You'd also do replication and duplication. I.e. replicate the data on disparate and different media, with each location performing duplication onto new media as part of the ongoing testing/validation process, eventually leading to longer and longer intervals for testing/duplication.
I don't want to detract from your point, but I'm picturing Jaskier's new skill being lyrical literalization in which he can said Geralt on fire just with the line "burn, witcher, burn"
I get where you're coming from, but I also think it's fair to say archaeologists have at least some insight into what happens to glass over long periods of time. Hopefully Microsoft has consulted with them.
I don't think it's that type of "durable." I think they mean you can read from it forever without having to rewrite the data, which currently isn't true of platter and solid state storage. This isn't screen technology, though, it's storage technology, so I'm not sure the comparison is useful.
What are you going to read it with? Unless it’s photographically reduced text, like microfiche, it’s unlikely that the computer hardware and software will still exist.
Nobody uses a 6502 with commodore basic anymore either, I can still pop on an emulator in about 10 seconds to run a game from that era.
Have some information there to build a reader, we can read hieroglyphics and cuneiform and that's older, more primitive and only written in a few places by a few people.
I can already see the future where warlords fight over the pretty glass buried in vaults across the land so they can whittle it down into jewelry they use to decorate the skull chalices of their enemies in order to pour out libations to the magic forces from the sky that govern their lives...
Data is data, you could store anything there. The question is if this would eventually reach some sort of consumer market. By the looks of it it's in a very early stage (where all equipment to read and write is still in RnD phase) so it's not where you can have a sata cable attached to it in your pc.
The question is will it be because we've advanced so far beyond that level of computing, or because we've had WW3 and are back playing with rocks and fire?
If you want something to last 1000 years you design it to last 10k. In 1000 years, the descendants of the ultra rich will come out of their bunkers with the technology to read these chips.

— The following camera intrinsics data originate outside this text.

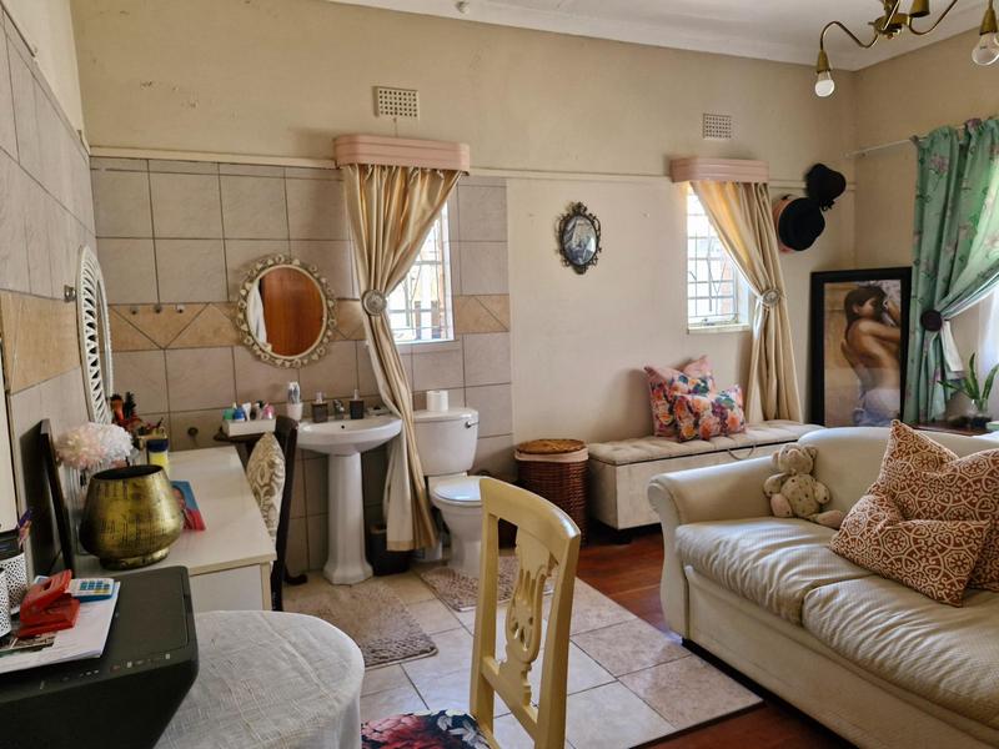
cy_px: 374
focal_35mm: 23
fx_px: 664
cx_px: 500
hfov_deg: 73.9
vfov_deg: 58.9
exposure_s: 1/100
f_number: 1.8
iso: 500
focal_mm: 5.54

They could replace WORM storage, and since the person you responded to mentioned LTO, WORM may be possible with their data set since LTO is traditionally used for backups
If we know that the material can go 10k years without degradation, which is something we can know, then it can last that long. Will it be practically possible to store it in a way that will allow for the maximum amount of time before the material begins to degrade? That's a whole other thing.
That writing is for words and concept. This is for data. Its a bit more complicated to parse data especially when, according to MSFT, it needs AI to do it.
Your backups are only as good as your ability to access them. Its the same issue with keeping people out of nuclear waste sites.
You should look into message sent off world from Arecibo space telescope. It's super interesting how scientists made the messages universally readable with assumption whoever gets it has never spoken a word of any of our languages.
Given the 20 years of development between the first VTR and VHS, the 100% development to storage lifetime of that technology seems pretty large in comparison.
Also, how silly would it be if we put things into glass for 10,000 years and then 5 years later there's a format war like VHS vs Beta and we need to redo everything?
Intelligent life in the future will find 10,000 year old records from present day humanity and be so frustrated by the multiple competing formats over the first 100 of those years that they won't even bother trying to read it.
Of all the things to take time with to get right, extremely long term storage seems like one of the more prudent.